I just started watching "Luther" on netflix after reading an article about a possible spinoff for one of the characters at the site screenrant.  It's a pretty good crime drama about detective who was suspended for possibly injuring a suspect ( actually, no spoiler since you see it in the beginning of the first episode, he lets the guy drop from several stories up) and follows him as he solves cases.  The interesting part is watching a cop show where the cops are not carrying firearms.  I'm curious, do all detectives in Britain not carry firearms?  It was weird because during the first case another detective has to explain to Luther about a 9mm pistol.  Anyway, it is a good show.  I also watched part of the first episode of "Copper," another BBC America show about a police officer in 1864 New York.  It seems pretty good, but the subject matter was a bit rough.  

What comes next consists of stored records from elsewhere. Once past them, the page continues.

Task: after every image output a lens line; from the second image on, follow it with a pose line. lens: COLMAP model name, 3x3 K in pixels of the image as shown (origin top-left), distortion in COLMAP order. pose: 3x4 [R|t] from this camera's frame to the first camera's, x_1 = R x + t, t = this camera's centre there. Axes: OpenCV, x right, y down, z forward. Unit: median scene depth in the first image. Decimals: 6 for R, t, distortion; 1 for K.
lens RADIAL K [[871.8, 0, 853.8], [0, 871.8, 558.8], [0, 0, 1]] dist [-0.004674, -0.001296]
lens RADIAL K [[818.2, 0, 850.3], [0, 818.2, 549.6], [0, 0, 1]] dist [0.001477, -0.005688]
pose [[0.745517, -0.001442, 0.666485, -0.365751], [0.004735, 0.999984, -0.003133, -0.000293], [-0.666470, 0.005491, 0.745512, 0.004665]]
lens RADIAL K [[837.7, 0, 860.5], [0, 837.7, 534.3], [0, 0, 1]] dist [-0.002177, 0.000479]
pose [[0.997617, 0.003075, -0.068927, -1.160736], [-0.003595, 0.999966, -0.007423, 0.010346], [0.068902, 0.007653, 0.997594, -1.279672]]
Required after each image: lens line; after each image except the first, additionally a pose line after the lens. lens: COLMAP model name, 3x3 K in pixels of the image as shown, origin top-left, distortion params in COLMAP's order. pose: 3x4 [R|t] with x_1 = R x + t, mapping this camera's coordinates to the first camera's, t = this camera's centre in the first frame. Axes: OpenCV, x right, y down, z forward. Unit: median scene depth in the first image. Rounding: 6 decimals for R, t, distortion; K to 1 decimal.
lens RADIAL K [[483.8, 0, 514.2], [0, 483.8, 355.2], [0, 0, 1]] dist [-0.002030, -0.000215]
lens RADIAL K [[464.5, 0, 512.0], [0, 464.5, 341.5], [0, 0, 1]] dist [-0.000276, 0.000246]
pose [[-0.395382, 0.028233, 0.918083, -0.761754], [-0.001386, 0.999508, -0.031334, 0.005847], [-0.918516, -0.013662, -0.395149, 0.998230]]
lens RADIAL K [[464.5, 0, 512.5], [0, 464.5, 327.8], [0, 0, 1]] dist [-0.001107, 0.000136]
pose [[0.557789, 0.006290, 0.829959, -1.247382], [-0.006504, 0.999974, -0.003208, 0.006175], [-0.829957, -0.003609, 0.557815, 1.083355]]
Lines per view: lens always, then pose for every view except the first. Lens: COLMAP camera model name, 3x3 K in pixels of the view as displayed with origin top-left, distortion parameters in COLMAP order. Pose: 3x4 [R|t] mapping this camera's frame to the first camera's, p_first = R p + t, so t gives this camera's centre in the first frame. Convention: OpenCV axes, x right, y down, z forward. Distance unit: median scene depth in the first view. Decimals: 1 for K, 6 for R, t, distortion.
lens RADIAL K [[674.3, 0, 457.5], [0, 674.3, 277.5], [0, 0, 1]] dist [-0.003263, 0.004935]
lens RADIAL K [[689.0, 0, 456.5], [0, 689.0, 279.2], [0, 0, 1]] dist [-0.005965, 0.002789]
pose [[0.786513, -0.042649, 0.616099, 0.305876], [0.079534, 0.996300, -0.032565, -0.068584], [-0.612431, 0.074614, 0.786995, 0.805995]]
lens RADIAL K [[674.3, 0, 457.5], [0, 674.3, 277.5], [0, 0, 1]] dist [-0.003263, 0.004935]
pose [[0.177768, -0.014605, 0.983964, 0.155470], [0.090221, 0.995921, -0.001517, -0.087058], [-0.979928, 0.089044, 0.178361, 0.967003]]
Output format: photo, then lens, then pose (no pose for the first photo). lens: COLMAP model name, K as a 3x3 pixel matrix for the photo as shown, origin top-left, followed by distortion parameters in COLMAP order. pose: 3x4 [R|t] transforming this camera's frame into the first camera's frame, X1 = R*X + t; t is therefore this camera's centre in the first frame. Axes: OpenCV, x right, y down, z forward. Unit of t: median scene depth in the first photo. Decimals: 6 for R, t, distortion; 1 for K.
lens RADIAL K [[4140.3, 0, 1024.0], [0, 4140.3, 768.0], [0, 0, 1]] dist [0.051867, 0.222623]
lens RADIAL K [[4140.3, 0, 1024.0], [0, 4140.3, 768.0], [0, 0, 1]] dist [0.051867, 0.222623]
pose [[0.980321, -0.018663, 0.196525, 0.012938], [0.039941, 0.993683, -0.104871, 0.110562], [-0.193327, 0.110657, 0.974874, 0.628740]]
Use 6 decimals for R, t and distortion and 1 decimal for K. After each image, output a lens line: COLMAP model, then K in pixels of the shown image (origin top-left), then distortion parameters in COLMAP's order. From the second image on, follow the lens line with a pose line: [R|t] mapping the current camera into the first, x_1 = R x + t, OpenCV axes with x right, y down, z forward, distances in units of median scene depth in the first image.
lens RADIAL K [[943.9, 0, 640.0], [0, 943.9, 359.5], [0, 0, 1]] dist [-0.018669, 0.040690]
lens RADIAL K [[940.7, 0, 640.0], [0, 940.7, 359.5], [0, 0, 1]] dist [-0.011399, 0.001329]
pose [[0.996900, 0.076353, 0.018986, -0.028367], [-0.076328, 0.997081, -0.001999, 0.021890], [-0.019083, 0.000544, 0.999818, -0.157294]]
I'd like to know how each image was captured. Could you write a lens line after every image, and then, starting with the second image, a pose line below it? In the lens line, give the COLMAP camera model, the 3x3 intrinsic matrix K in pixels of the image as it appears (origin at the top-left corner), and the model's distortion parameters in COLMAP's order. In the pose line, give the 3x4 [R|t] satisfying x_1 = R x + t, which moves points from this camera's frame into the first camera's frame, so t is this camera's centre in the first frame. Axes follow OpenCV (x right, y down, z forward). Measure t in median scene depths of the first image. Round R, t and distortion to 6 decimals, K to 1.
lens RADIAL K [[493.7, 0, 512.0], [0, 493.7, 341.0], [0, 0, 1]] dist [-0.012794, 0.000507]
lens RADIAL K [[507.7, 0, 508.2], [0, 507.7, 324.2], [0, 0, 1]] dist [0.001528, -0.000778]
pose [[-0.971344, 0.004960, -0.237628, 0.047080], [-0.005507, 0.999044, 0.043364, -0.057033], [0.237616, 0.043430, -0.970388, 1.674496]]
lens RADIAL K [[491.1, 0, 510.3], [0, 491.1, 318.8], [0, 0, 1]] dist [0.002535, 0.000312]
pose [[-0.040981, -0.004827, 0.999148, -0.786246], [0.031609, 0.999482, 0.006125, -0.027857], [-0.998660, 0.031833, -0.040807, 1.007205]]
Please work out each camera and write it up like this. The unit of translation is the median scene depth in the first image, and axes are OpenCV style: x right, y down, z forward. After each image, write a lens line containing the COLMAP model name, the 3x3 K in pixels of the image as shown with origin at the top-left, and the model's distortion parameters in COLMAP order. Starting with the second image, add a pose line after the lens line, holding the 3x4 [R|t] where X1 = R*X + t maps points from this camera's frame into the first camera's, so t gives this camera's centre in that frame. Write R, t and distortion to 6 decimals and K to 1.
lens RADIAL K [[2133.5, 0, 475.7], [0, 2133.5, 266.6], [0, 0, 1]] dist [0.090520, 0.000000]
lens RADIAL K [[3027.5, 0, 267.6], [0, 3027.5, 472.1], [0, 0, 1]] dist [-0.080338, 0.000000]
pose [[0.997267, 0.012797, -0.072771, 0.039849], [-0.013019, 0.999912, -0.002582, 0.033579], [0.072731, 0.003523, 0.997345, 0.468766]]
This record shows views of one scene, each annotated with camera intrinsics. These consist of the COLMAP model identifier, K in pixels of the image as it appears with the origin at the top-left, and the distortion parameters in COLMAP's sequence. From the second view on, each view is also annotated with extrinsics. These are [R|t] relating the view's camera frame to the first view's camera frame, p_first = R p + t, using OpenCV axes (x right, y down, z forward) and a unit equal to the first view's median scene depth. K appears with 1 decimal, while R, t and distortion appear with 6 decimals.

The character in Luther they want to spin off is a Dexter like character.  She seems much like dexter, but without his code.  We'll see as the first season progresses.


----------



## WC_lun (Aug 26, 2012)

Late 1800's police work in New York was a pretty rough bussiness.  I haven't seen the show, but the commercials piqued my insterest.  There were no clear cut lines between criminal and cop, but it is in that era when things begain to change for the better in police procedures, with such things as mug shots and finger printing coming into its own. At the same time, a little forcable coercion was not above many officers bag of go to tricks.  Confusing, but interesting time.  I wonder if they production will be able to bring that out through the character development and story?


----------



## billc (Aug 27, 2012)

If you don't want anything from the first episode spoiled don't read further...




To your points, the first encounter with Detective Corcoran, and his two partners is when they arrest...some bank robbers.  They begin the arrest by shooting the robbers, without warning, and then go through the money bags before handing them off to a superior.   They also are not shy about the use of force when they interrogate suspects.  It wasn't bad, the subject matter of underage girls was rough, though I am sure accurate to the time.


----------